When you write out the listing, keep every word as it stands and drop the pictures.
* * *
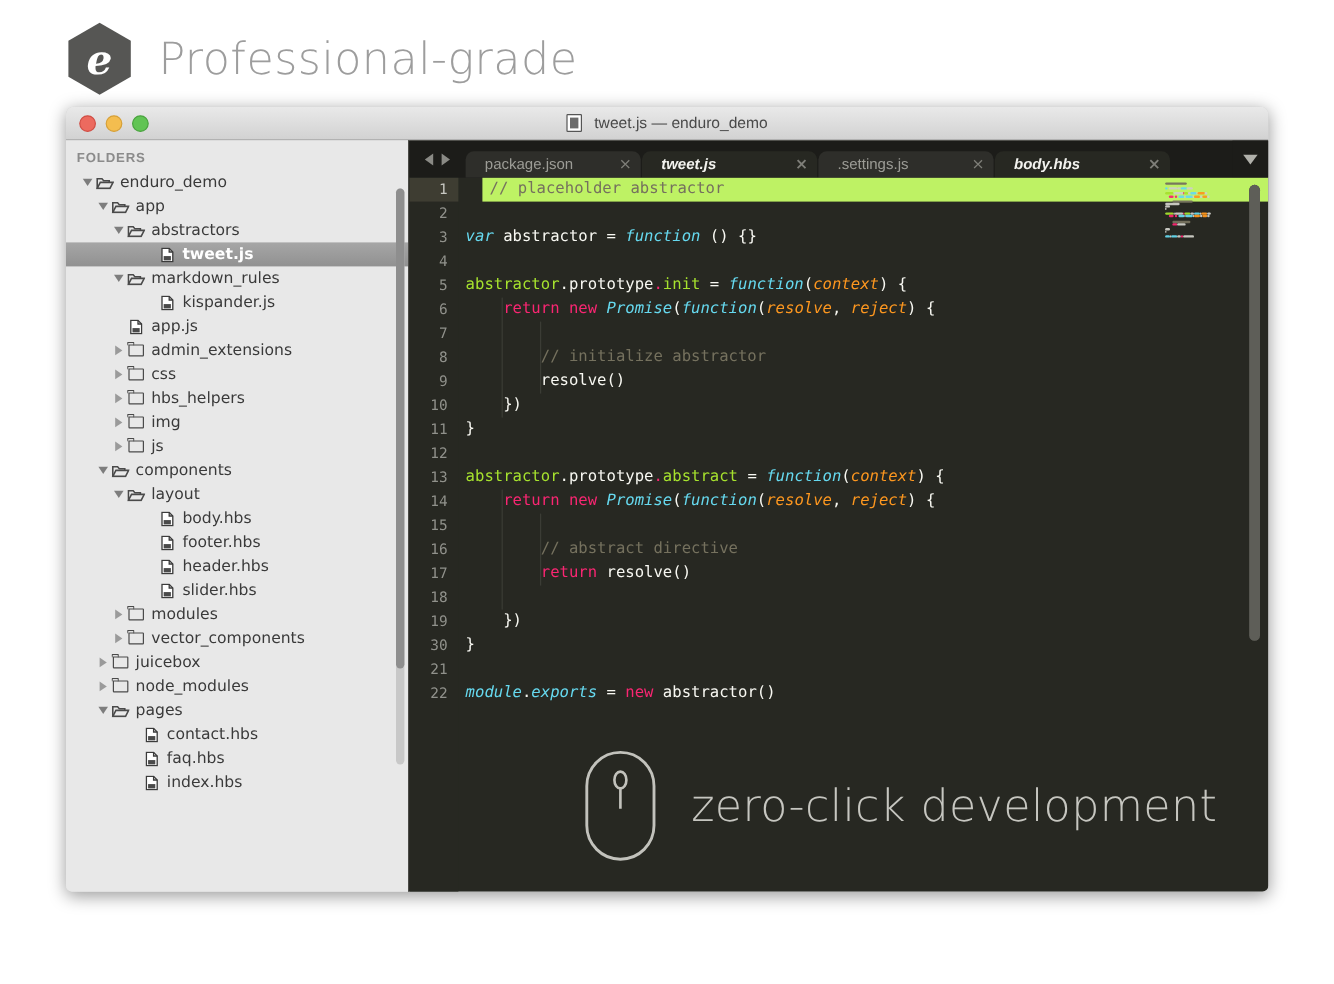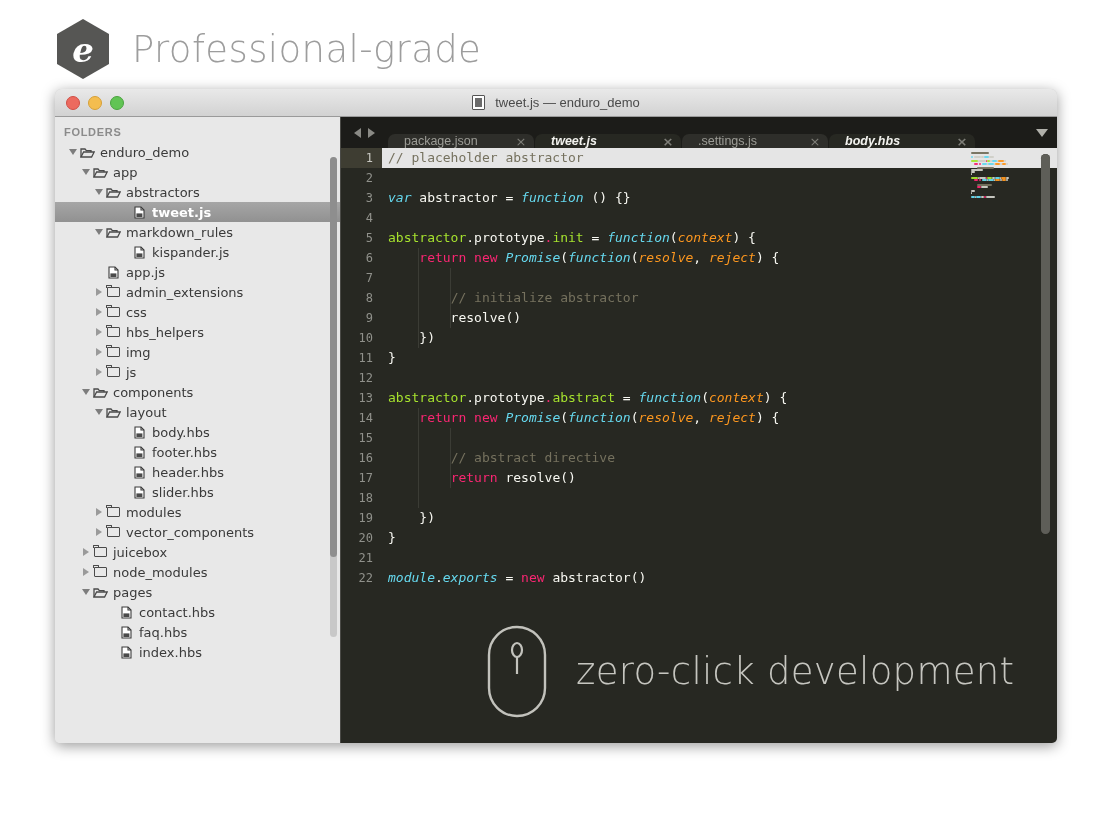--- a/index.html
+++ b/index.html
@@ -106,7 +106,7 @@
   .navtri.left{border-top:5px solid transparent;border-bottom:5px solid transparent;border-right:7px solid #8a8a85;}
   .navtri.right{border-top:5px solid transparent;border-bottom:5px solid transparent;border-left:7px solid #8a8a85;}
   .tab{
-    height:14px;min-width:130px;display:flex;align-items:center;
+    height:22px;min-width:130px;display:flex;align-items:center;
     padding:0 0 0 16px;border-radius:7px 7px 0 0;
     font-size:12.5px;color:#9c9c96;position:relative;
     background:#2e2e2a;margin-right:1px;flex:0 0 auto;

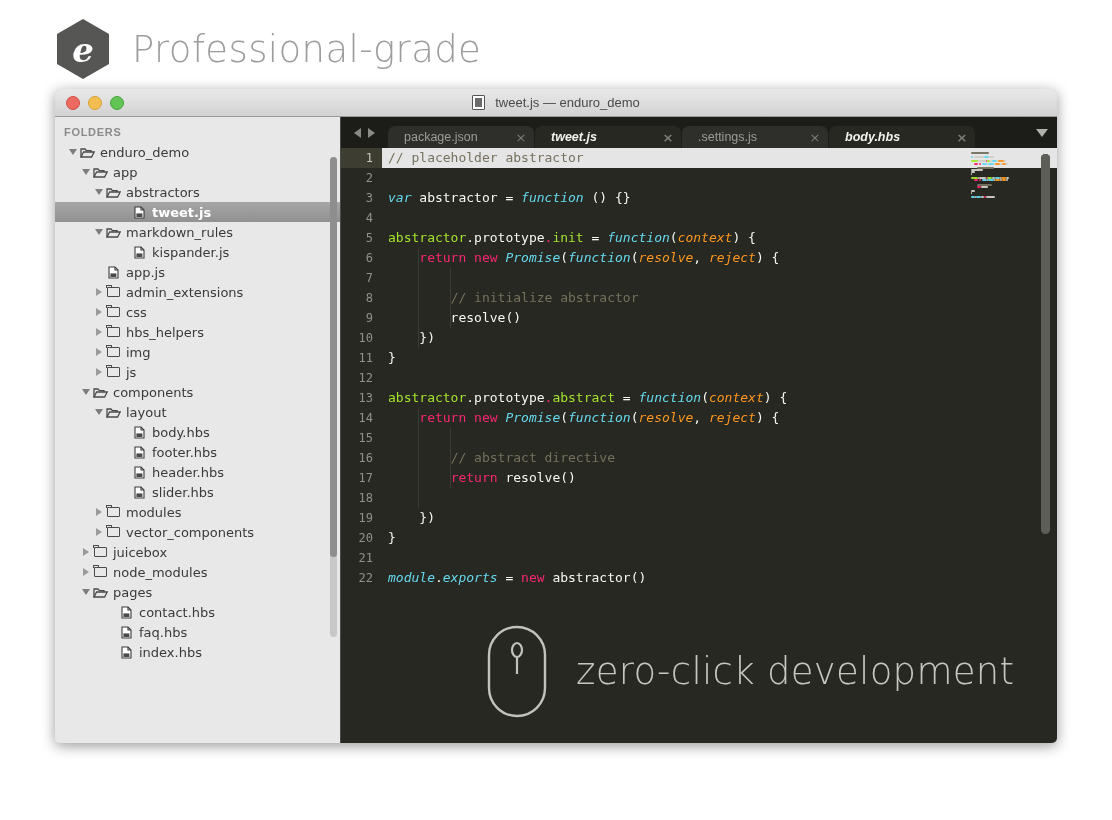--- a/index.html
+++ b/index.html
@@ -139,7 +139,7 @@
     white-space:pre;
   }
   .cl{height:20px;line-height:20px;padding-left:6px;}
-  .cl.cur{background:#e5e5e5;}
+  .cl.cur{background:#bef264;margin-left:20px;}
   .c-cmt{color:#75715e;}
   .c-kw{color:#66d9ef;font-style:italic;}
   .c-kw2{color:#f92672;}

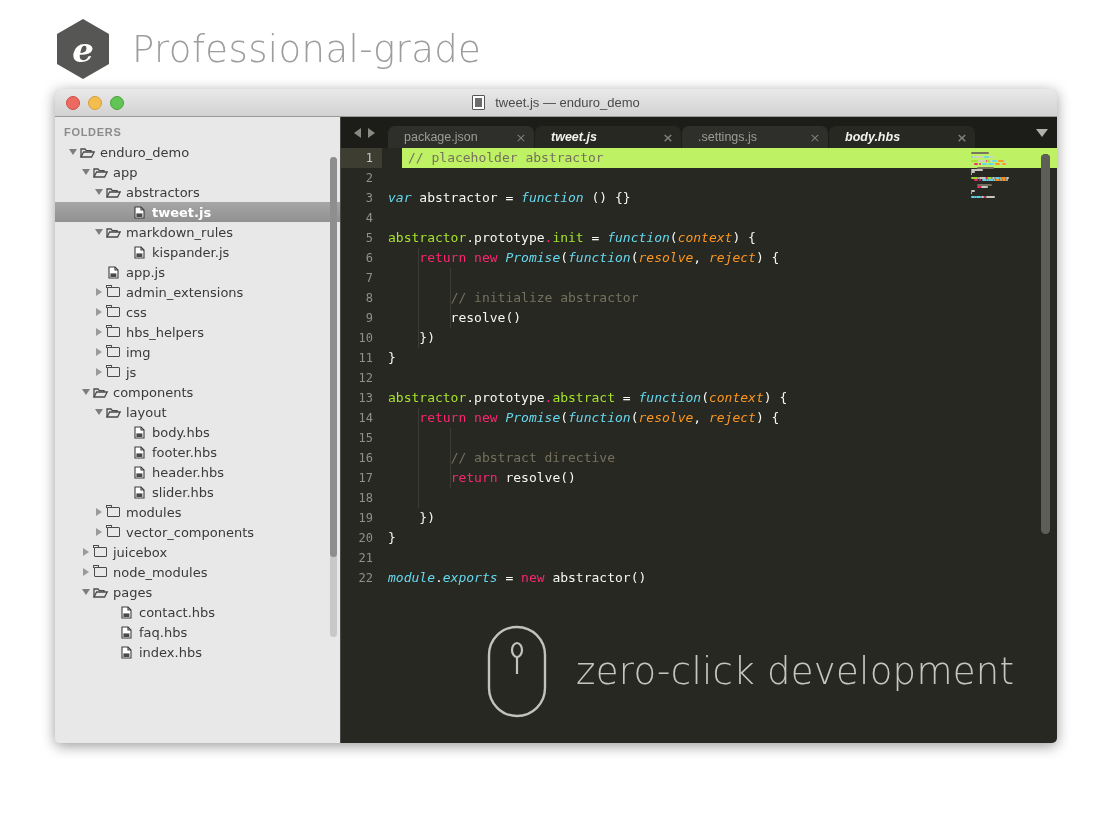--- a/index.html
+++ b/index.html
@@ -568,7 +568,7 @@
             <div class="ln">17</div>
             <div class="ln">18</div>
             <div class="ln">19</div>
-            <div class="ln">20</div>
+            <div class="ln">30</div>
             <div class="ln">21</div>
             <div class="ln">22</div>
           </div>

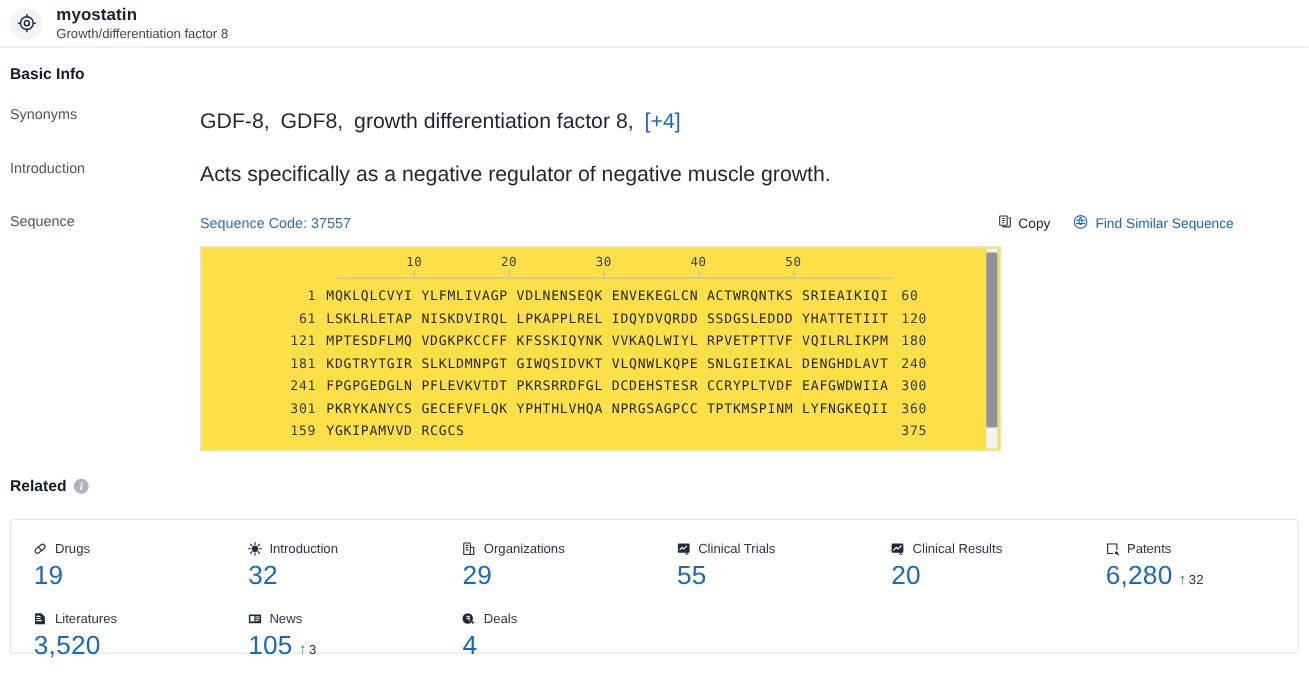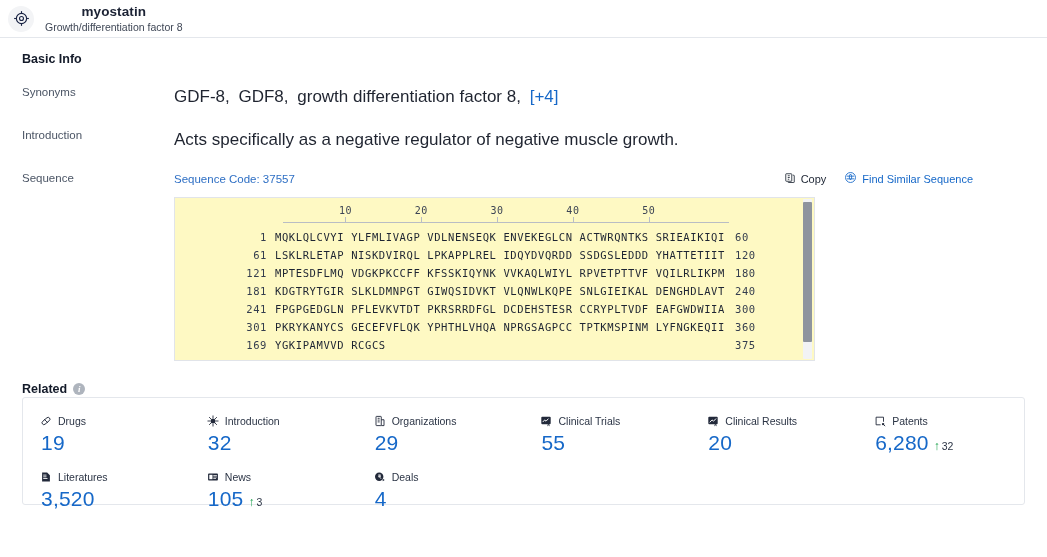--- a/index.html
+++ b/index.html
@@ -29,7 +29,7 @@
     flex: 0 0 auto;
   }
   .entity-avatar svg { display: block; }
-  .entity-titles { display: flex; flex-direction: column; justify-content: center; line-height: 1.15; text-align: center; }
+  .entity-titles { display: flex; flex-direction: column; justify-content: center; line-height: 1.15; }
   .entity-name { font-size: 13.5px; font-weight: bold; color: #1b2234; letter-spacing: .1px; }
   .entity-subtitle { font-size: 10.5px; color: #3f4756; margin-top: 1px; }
* * *
### Reply
--- a/index.html
+++ b/index.html
@@ -106,7 +106,7 @@
   .navtri.left{border-top:5px solid transparent;border-bottom:5px solid transparent;border-right:7px solid #8a8a85;}
   .navtri.right{border-top:5px solid transparent;border-bottom:5px solid transparent;border-left:7px solid #8a8a85;}
   .tab{
-    height:14px;min-width:130px;display:flex;align-items:center;
+    height:22px;min-width:130px;display:flex;align-items:center;
     padding:0 0 0 16px;border-radius:7px 7px 0 0;
     font-size:12.5px;color:#9c9c96;position:relative;
     background:#2e2e2a;margin-right:1px;flex:0 0 auto;

--- a/index.html
+++ b/index.html
@@ -139,7 +139,7 @@
     white-space:pre;
   }
   .cl{height:20px;line-height:20px;padding-left:6px;}
-  .cl.cur{background:#e5e5e5;}
+  .cl.cur{background:#bef264;margin-left:20px;}
   .c-cmt{color:#75715e;}
   .c-kw{color:#66d9ef;font-style:italic;}
   .c-kw2{color:#f92672;}

--- a/index.html
+++ b/index.html
@@ -568,7 +568,7 @@
             <div class="ln">17</div>
             <div class="ln">18</div>
             <div class="ln">19</div>
-            <div class="ln">20</div>
+            <div class="ln">30</div>
             <div class="ln">21</div>
             <div class="ln">22</div>
           </div>

--- a/index.html
+++ b/index.html
@@ -29,7 +29,7 @@
     flex: 0 0 auto;
   }
   .entity-avatar svg { display: block; }
-  .entity-titles { display: flex; flex-direction: column; justify-content: center; line-height: 1.15; text-align: center; }
+  .entity-titles { display: flex; flex-direction: column; justify-content: center; line-height: 1.15; }
   .entity-name { font-size: 13.5px; font-weight: bold; color: #1b2234; letter-spacing: .1px; }
   .entity-subtitle { font-size: 10.5px; color: #3f4756; margin-top: 1px; }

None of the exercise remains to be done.